Data records:
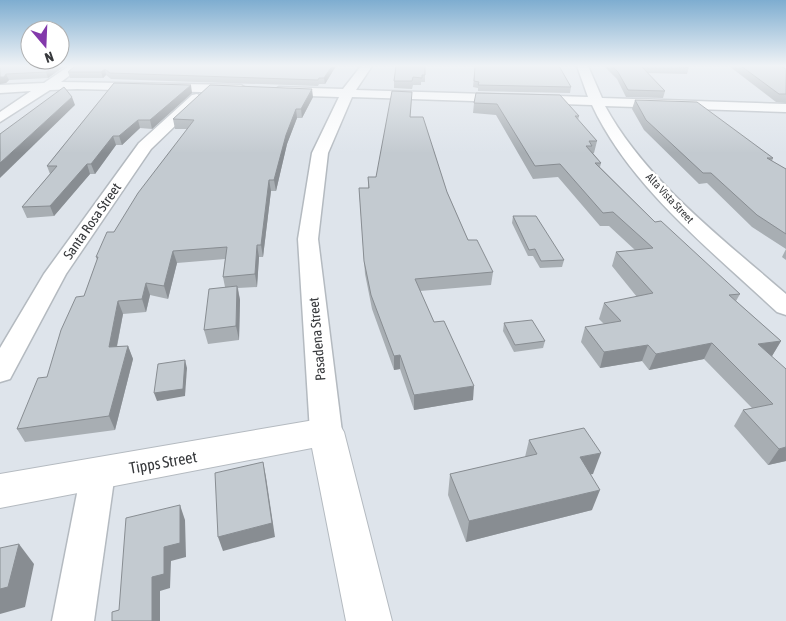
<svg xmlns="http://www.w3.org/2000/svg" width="786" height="621" viewBox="0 0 786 621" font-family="'Asap Condensed',sans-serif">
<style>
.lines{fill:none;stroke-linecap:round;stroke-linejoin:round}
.minor-casing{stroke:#b4bac0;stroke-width:3}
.tertiary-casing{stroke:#b4bac0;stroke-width:2}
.minor{fill:#fff;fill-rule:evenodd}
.tertiary{fill:#fff;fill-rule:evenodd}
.wall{fill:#a8aeb3}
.shaded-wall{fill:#888d92}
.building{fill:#c3cad0;stroke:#888d92}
.labels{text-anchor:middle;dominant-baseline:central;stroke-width:5;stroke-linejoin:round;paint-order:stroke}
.far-street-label{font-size:11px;fill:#37393c;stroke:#fff}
.street-label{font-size:14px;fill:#37393c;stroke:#fff}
.near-street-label{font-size:16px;fill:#37393c;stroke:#fff}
</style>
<rect width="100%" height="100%" fill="#dee4eb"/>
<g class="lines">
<g class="minor-casing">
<g id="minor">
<polygon points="69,66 82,66 61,82 241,85 247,89 241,93 77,89 50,90 0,122 0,112 31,91 0,93 0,85 44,83"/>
<path d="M361 66H372L356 90 588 97 577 66H588L602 98 786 104V112L605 106C645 180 724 240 786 294V315L777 312C713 252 630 187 592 105L352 97 328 153 318 239 342 432 337 441 326 444 315 441 310 432 298 239 312 153 339 97 279 95 273 91 279 87 343 89Z"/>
<polygon points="197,94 204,98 151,149 66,274 10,379 0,382 0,348 44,274 139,143 192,95"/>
<polygon points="98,459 110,463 115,473 94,621 52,621 81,473 86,463"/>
</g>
</g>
<g class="tertiary-casing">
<polygon id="tertiary" points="326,418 338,422 344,432 392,621 346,621 312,448 0,508 0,474"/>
</g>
<use href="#minor" class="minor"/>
<use href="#tertiary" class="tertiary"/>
</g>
<g class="wall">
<polygon points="0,66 65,66 48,78 9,80 6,83 0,84"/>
<polygon points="75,66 336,66 325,84 319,84 318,86 111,79 106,75 103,78 70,78 68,72"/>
<polygon points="425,66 425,82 421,82 421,85 413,85 412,89 394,88 394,81"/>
<polygon points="475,66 571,87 570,93 478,91 478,88 473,87"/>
<polygon points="604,66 689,66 689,67 687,74 647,73 665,91 663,98 626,97 617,79"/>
<polygon points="729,66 780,66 786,69 786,103 776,102"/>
<polygon points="114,83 192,93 152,129 140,128 122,145 116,145 95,174 90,174 54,216 27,218 22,207 50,174 47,166"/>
<polygon points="476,93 579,116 578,120 597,141 594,153 593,153 601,163 600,167 655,222 740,294 736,301 781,341 772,356 786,461 768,465 734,426 743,410 752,408 704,359 649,370 642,361 600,368 581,342 585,327 604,324 599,319 604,303 637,297 612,266 616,252 635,250 609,226 600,226 558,177 533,179 496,115 473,113 474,103"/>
<polygon points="313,97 302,118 297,118 287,144 276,191 271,191 263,257 259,257 257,287 238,288 240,300 239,340 208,344 204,330 225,287 223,277 225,259 177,263 168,299 150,295 146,312 123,314 117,347 128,346 133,359 115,430 25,442 17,429 47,377 84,296 97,260 96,257 187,129 175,129 173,119"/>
<polygon points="635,100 773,158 772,161 786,169 786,249 752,227 707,183 699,184 644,130 632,109"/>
<polygon points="368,177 376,177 447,192 468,240 493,272 491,285 420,291 434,322 473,400 414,410 400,369 394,370 372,309 365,274 359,188 368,188"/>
<polygon points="513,216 564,260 562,267 540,268 533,256 528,256 512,223"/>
<polygon points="786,249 786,260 782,257"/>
<polygon points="504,323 545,341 543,348 514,352 503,331"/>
<polygon points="529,440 593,474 591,474 592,510 466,542 448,495 450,474 525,457"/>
</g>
<g class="shaded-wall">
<polygon points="55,66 65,66 48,78 46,72"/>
<polygon points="332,66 336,66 325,84 324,78"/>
<polygon points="105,69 106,75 103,78 101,72"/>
<polygon points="6,74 9,80 6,83 0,84 0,77"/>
<polygon points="191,85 192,93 152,129 150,120"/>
<polygon points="312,89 313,97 302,118 301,109"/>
<polygon points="72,97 75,105 0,178 0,163"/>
<polygon points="296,109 297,118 287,144 276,191 274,180 286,135"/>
<polygon points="138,120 140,128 122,145 119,136"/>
<polygon points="113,136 116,145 95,174 91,164"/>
<polygon points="87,164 90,174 54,216 50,206"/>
<polygon points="269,180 271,191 263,257 261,245"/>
<polygon points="257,245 259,257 257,287 255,274"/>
<polygon points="173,251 177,263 168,299 164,286"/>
<polygon points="146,283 150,295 146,312 142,299"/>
<polygon points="237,286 240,300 239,340 236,326"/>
<polygon points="118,301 123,314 114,360 109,347"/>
<polygon points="781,341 772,356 750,360 758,344"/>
<polygon points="712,343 704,359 649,370 656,354"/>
<polygon points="648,345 642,361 600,368 604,352"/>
<polygon points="128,346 133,359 115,430 109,416"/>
<polygon points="400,355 400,369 394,370 394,356"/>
<polygon points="185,360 187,368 185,396 157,401 154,393"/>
<polygon points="474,386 473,400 414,410 414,395"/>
<polygon points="786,447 786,461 768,465 779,449"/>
<polygon points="601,453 593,474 573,478 580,457"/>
<polygon points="263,462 266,477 275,537 223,551 218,537"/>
<polygon points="600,490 592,510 466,542 469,521"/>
<polygon points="180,505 185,520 186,557 171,561 170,588 160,591 160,621 152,621 152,577"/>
<polygon points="19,544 34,564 25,607 0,614 0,589"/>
</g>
<g class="building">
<polygon points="0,66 55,66 46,72 6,74 4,77 0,77"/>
<polygon points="75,66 332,66 324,78 319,78 318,80 110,73 105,69 101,72 68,72"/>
<polygon points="396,66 425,66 425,75 422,75 422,78 413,77 412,81 394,81"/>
<polygon points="475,66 559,66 571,87 478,85 479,82 474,81"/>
<polygon points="612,66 641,66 665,91 628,90 618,72"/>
<polygon points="664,66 689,66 689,67"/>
<polygon points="741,66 780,66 786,69 786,94 779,94"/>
<polygon points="114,83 191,85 150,120 138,120 119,136 113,136 91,164 87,164 50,206 22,207 57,166 47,166"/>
<polygon points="210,85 312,89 301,109 296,109 286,135 274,180 269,180 261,245 257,245 255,274 223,277 227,247 173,251 164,286 146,283 142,299 118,301 109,347 128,346 109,416 17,429 38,378 47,377 61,330 76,297 84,296 98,257 96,257 107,232 114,232 138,193 194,120 173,119"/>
<polygon points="64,87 72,97 0,163 0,134"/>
<polygon points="392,91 412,92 410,117 423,117 447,192 468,240 477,240 493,272 415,279 434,322 444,321 474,386 414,395 400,355 394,356 371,295 364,261 359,188 369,188 368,177 376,177"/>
<polygon points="476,93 560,95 579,116 575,116 597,141 589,141 592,146 586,146 601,163 595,163 655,222 661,221 740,294 729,295 781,341 758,344 786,369 786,447 779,449 743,410 773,404 712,343 656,354 648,345 604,352 585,327 621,321 604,303 653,293 616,252 653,248 613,212 603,213 560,164 535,166 497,104 474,103"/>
<polygon points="635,100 697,102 773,158 767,158 786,169 786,234 757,215 711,173 703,173 646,120"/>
<polygon points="513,216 536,216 564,260 541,261 535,249 529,250"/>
<polygon points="237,286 236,326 204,330 209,289"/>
<polygon points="532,320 545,341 515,345 504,323"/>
<polygon points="185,360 183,389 154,393 158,364"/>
<polygon points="584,428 601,453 580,457 600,490 469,521 450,474 537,454 529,440"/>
<polygon points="263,462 272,523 218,537 215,473"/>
<polygon points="180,505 180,543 164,547 164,574 152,577 152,621 112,621 112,612 119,610 126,518"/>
<polygon points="19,544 8,587 0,589 0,548"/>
</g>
<linearGradient id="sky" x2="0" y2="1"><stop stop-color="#7eadd0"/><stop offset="0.43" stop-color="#f0f3f6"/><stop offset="1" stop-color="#f0f3f6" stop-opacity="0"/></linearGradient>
<rect width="786" height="153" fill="url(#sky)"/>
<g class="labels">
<g class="far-street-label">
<text transform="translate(670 198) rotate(47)">Alta Vista Street</text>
</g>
<g class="street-label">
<text transform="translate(92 221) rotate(-55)">Santa Rosa Street</text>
<text transform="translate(317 339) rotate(-95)">Pasadena Street</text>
</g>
<g class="near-street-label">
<text transform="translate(163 462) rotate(-10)">Tipps Street</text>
</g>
</g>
<g transform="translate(45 45) rotate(161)"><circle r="24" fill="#ffffff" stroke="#afb0b1"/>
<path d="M0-4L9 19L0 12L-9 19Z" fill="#8339ab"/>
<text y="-8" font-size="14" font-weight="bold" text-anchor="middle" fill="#37393c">N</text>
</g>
</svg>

Work instructions:
Copy down every line of the material above that includes the string "lines".

Exercise answer:
.lines{fill:none;stroke-linecap:round;stroke-linejoin:round}
<g class="lines">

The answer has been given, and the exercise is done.